Bowdlerise - [bohd-luh-rahyz] – verb (used with object) meaning to expurgate (a written work) by removing or modifying passages considered vulgar or objectionable.
Origin: 1830–40; after Thomas Bowdler (1754–1825), the English editor of an expurgated edition of Shakespeare
I once read a book called 'D*amn - Dr Bowdier's Legacy' by Noel Perrin. I love the exploration of bowdlerising - the idea of expurgating the text of books, jokes, and anything that might offend delicate ears. In France in the seventeenth and eighteenth centuries books were frequently castrated and in 1655 Pierre Costar joked that to speak of a livre châtré was itself an indecency. To quote from Noel Perrin:
“(from The Delicate Jester, 1780) - 'A buck, walking down the street, met with an old decayed lady, with a gown that was by age worn thread-bare; the buck thinking to crack a jest with her, look up the hem of the gown and kiss'd it; which she looking back and taking notice of, asked him what he meant by that. 'Only,' says he. 'to honour old age.'
'Alas! Sir,' replied she, 'you might have kissed my backside then, for that is forty years
One could make a little calendar of how that story would be told. In 1740 the old lady would probably have been represented as plainly telling the buck to kiss her arse. In 1778 refinement is on the march, and she says backside; this constitutes a bowdlerized version. From early in the nineteenth century to the First World War a lady would not have made the remark at all.
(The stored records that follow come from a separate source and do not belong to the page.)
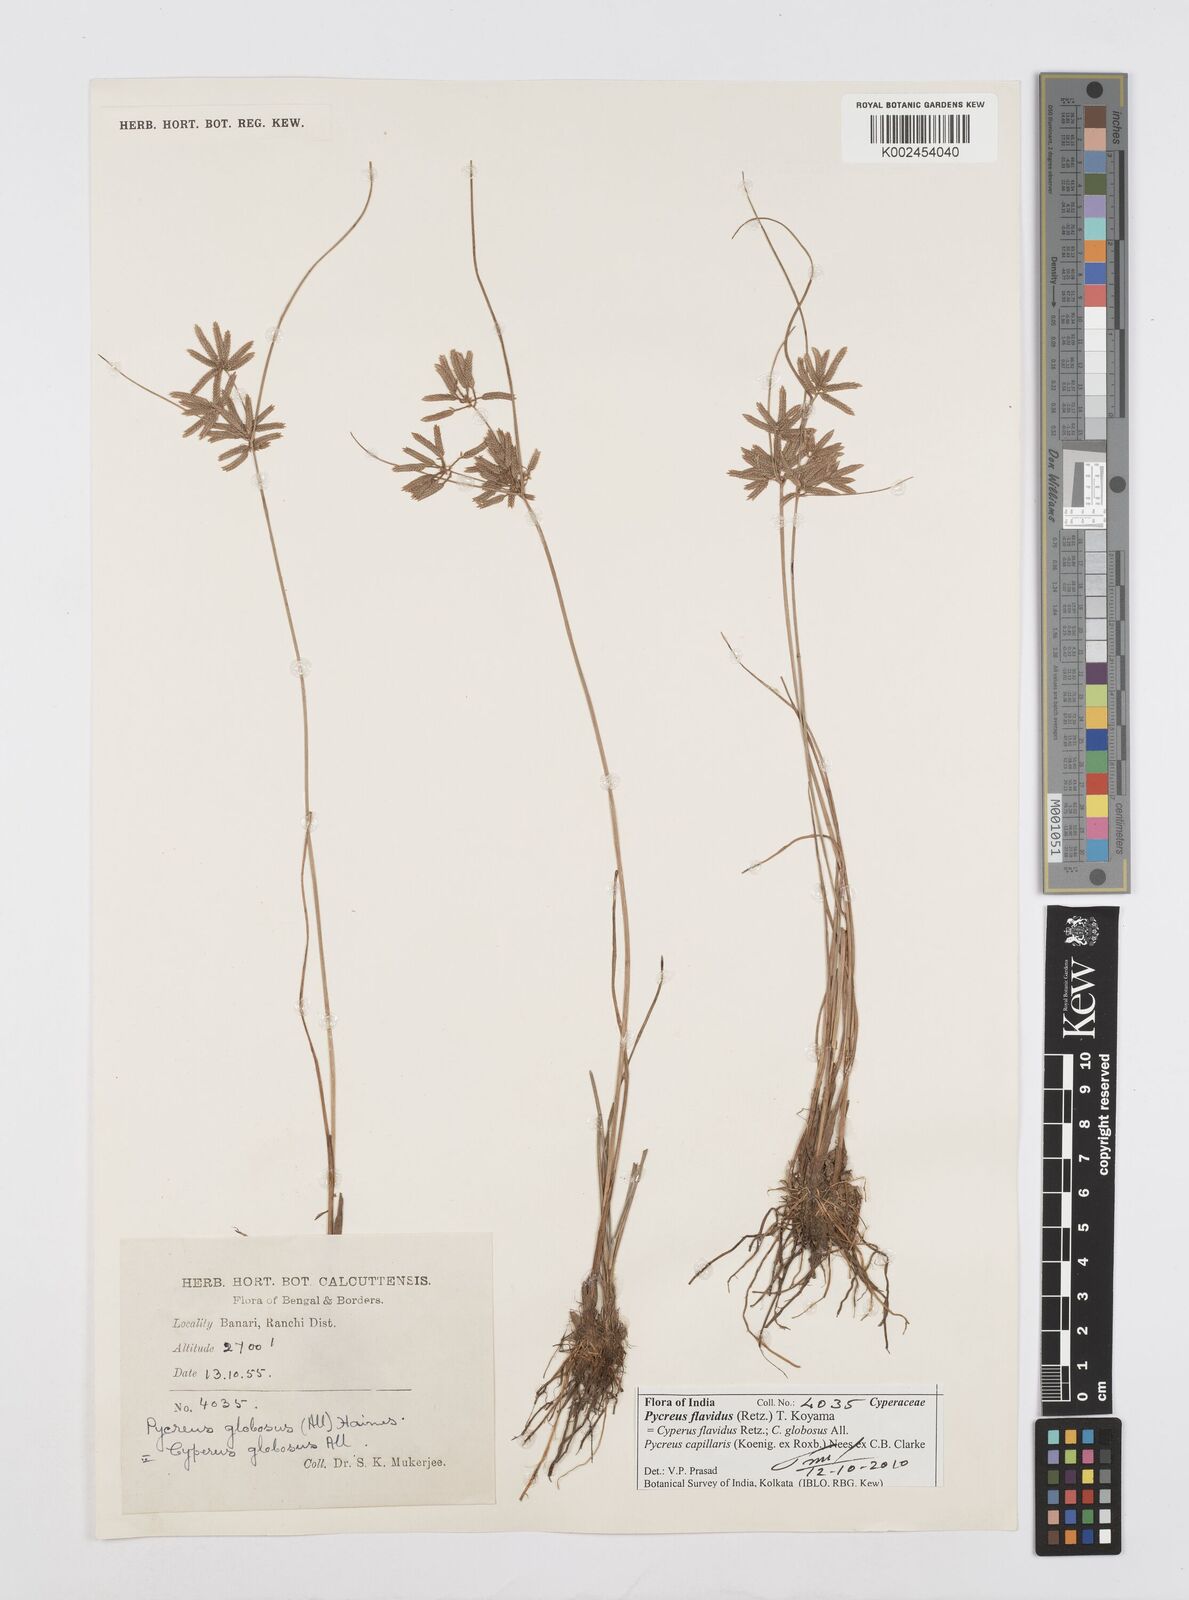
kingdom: Plantae
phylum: Tracheophyta
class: Liliopsida
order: Poales
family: Cyperaceae
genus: Cyperus
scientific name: Cyperus flavidus
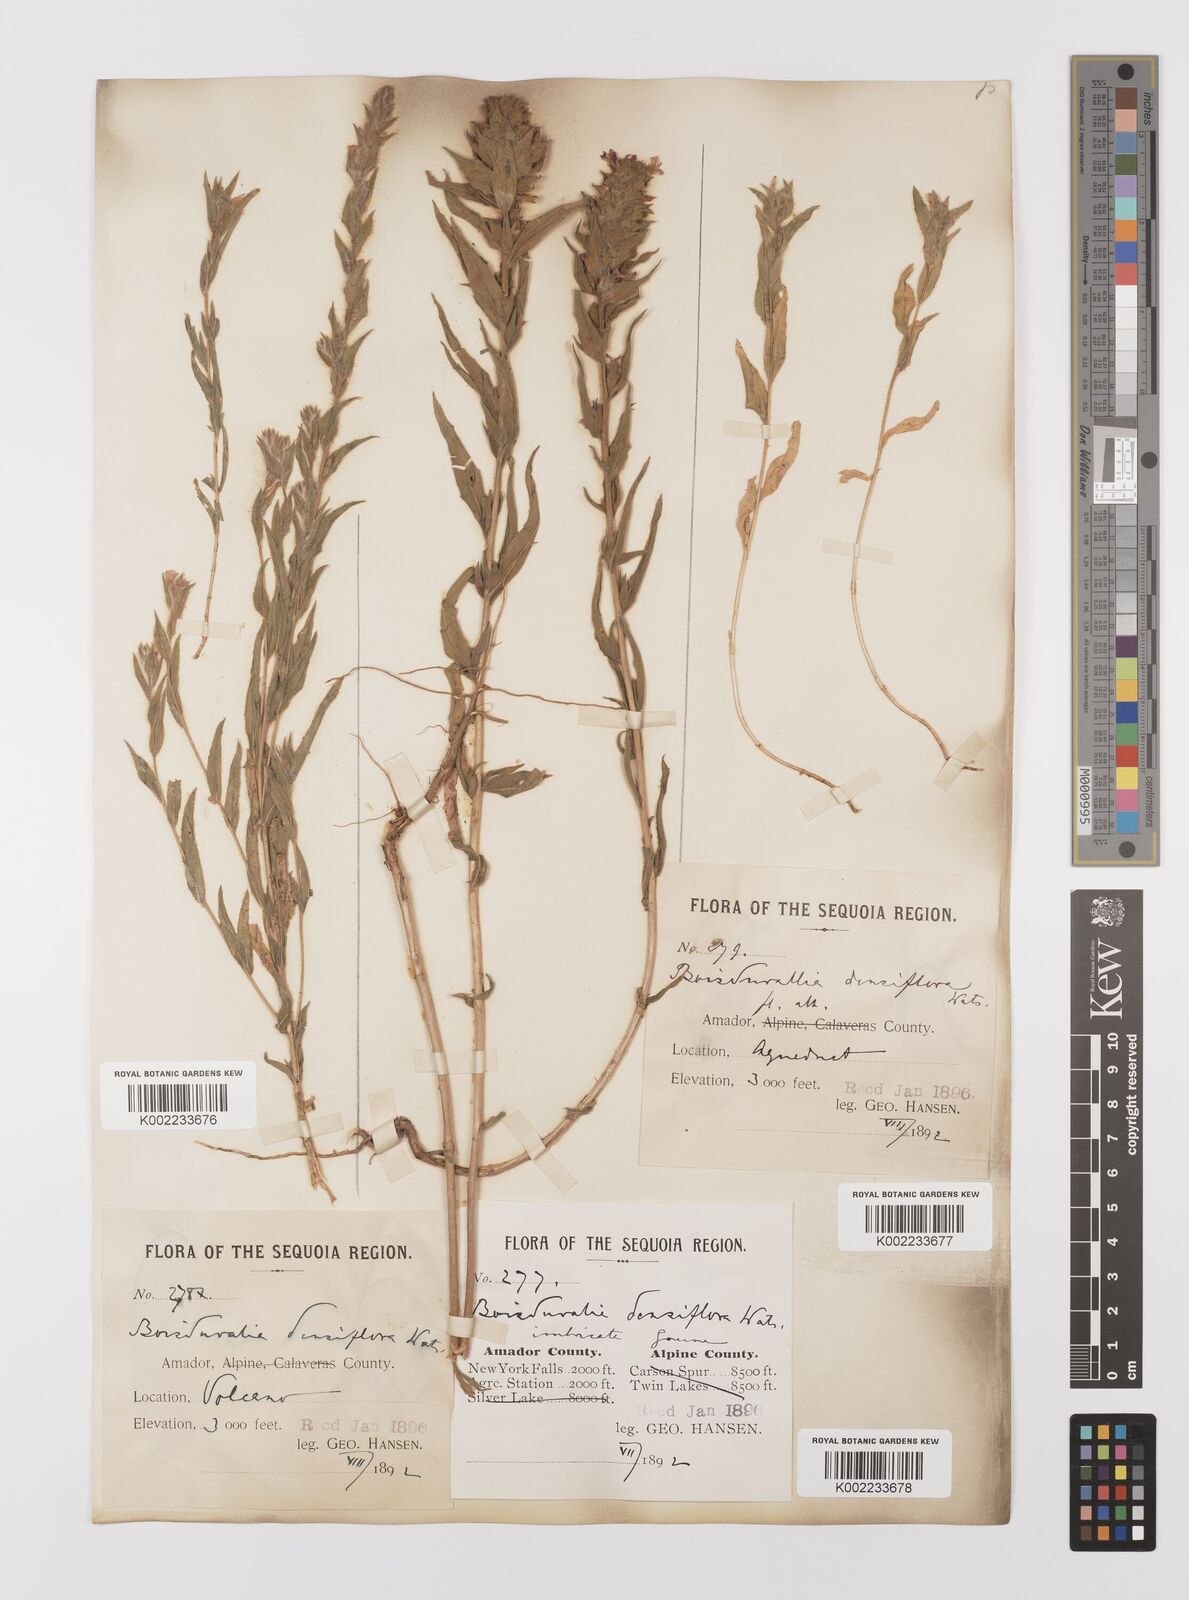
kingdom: Plantae
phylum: Tracheophyta
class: Magnoliopsida
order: Myrtales
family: Onagraceae
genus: Epilobium
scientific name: Epilobium densiflorum
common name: Dense spike-primrose
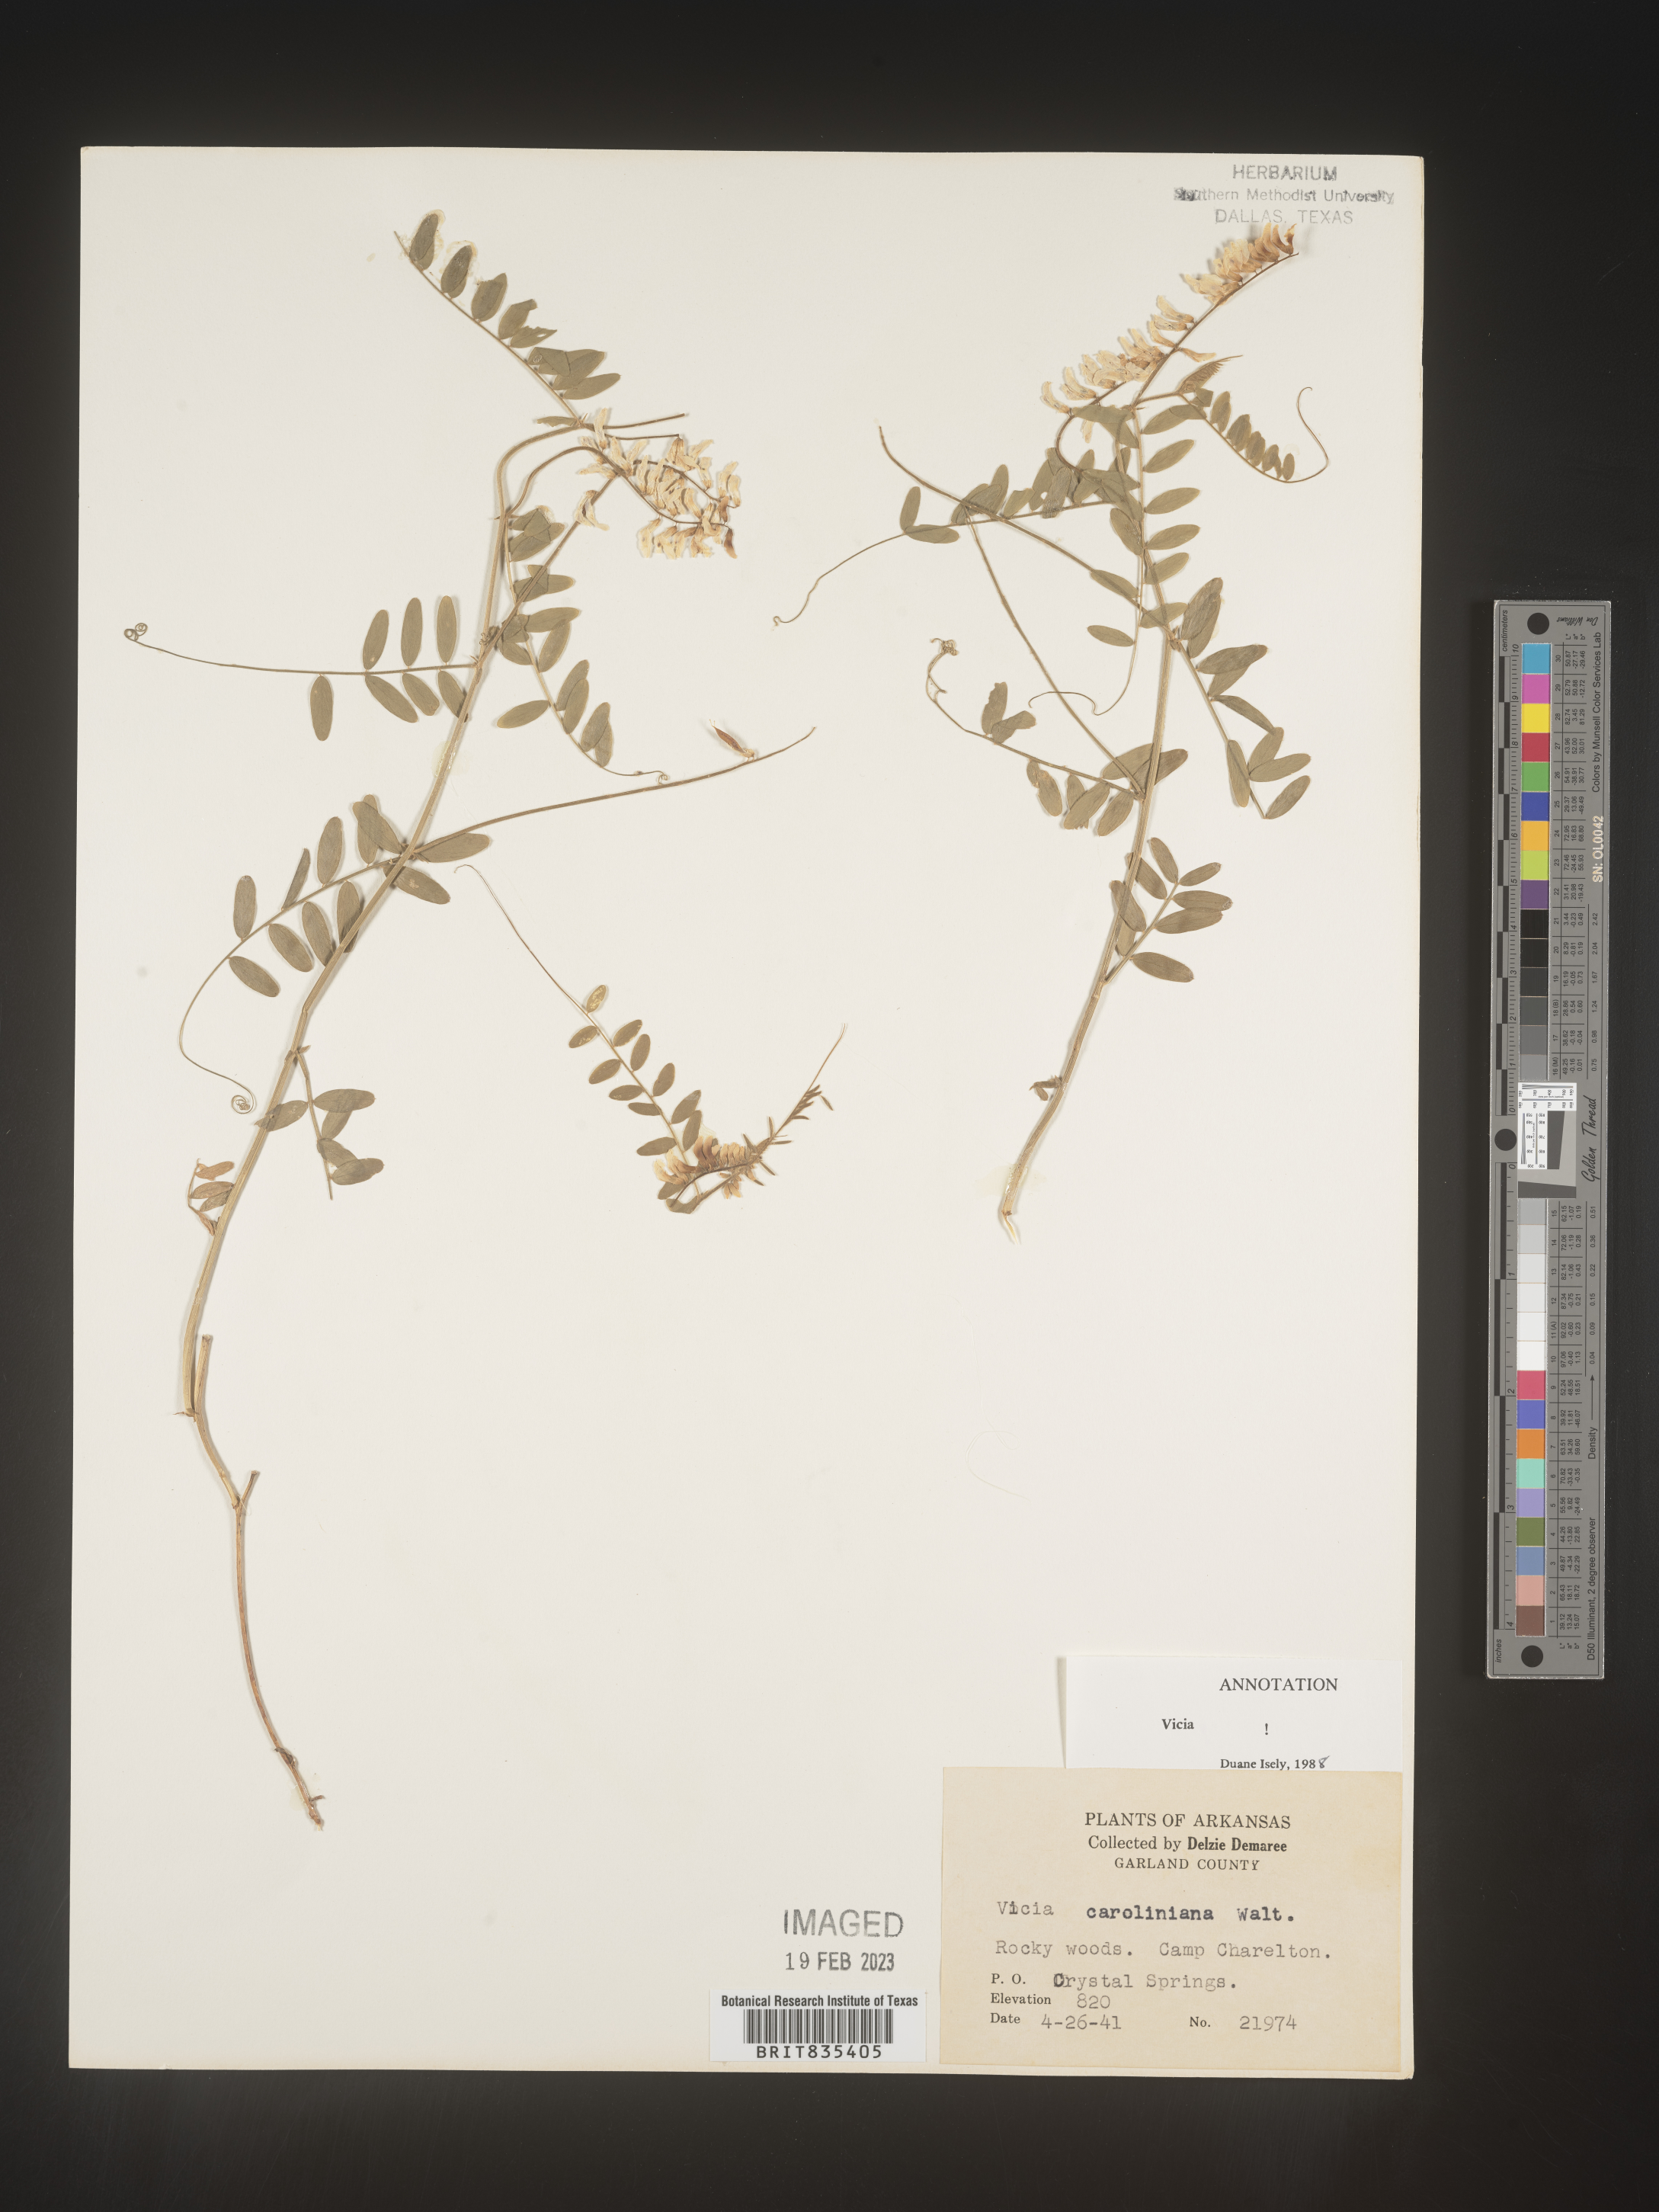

In the 1920s and thirties she would probably have said 'behind'. (One of the most daring printers of unexpurgated literature in the twenties was a little New York press calling itself 'At the Sign of the Blue-Behinded Ape'). Now we are just returning to arse and ass again.
For those who think that progress is some kind of universal, the history of bowdlerism should be a good corrective.”